══ Records for the task ══
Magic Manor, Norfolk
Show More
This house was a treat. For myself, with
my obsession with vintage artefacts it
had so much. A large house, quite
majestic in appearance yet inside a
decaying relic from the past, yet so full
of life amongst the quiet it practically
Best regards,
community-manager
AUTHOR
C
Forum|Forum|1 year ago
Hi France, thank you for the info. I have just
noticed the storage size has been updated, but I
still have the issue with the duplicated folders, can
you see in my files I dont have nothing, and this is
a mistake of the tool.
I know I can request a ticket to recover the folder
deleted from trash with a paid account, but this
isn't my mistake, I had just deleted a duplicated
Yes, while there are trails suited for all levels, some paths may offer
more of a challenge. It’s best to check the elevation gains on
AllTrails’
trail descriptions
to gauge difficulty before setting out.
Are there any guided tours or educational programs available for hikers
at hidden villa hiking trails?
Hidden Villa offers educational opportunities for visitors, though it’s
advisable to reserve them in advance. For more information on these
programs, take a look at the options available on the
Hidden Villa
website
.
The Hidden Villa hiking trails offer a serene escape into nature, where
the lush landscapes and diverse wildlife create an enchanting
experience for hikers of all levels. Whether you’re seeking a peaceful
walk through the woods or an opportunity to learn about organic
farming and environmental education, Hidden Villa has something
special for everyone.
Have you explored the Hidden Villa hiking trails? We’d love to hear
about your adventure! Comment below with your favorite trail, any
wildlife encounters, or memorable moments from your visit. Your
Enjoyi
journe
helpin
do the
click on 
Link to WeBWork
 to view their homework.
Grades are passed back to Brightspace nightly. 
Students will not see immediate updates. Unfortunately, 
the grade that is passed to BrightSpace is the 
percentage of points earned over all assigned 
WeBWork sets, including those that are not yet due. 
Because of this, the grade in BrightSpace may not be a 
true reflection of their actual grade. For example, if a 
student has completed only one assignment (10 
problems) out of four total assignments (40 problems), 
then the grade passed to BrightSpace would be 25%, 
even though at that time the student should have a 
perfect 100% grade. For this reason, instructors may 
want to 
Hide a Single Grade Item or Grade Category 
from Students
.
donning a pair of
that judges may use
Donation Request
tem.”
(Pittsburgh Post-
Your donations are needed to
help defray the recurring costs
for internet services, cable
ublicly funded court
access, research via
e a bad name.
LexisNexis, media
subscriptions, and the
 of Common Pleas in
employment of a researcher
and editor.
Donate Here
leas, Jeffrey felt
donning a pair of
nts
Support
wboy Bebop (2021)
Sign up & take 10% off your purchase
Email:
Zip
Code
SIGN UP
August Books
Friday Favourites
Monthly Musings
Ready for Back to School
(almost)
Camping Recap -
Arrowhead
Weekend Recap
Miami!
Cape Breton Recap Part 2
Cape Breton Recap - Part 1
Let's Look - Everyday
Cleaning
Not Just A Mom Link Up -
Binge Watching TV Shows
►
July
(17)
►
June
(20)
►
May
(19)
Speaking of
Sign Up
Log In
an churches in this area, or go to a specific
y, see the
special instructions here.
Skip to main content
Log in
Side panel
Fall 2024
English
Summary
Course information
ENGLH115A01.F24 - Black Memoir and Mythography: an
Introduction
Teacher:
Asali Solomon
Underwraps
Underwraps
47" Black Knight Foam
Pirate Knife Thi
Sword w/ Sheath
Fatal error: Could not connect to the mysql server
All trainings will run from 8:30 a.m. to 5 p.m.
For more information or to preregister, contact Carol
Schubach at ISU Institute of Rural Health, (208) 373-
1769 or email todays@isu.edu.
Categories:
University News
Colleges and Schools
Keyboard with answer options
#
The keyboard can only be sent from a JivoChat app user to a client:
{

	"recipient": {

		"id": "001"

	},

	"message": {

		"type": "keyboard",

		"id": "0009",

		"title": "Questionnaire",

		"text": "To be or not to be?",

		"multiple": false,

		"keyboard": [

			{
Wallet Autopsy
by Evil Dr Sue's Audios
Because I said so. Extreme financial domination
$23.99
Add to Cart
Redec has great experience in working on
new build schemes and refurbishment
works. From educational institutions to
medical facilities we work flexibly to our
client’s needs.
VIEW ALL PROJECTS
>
═══
### Your assignment
Return, please, the lines of the data from the first through the line containing "of life amongst the quiet it practically", both kept, exactly as they stand and nothing more.

### Problem solution
Magic Manor, Norfolk
Show More
This house was a treat. For myself, with
my obsession with vintage artefacts it
had so much. A large house, quite
majestic in appearance yet inside a
decaying relic from the past, yet so full
of life amongst the quiet it practically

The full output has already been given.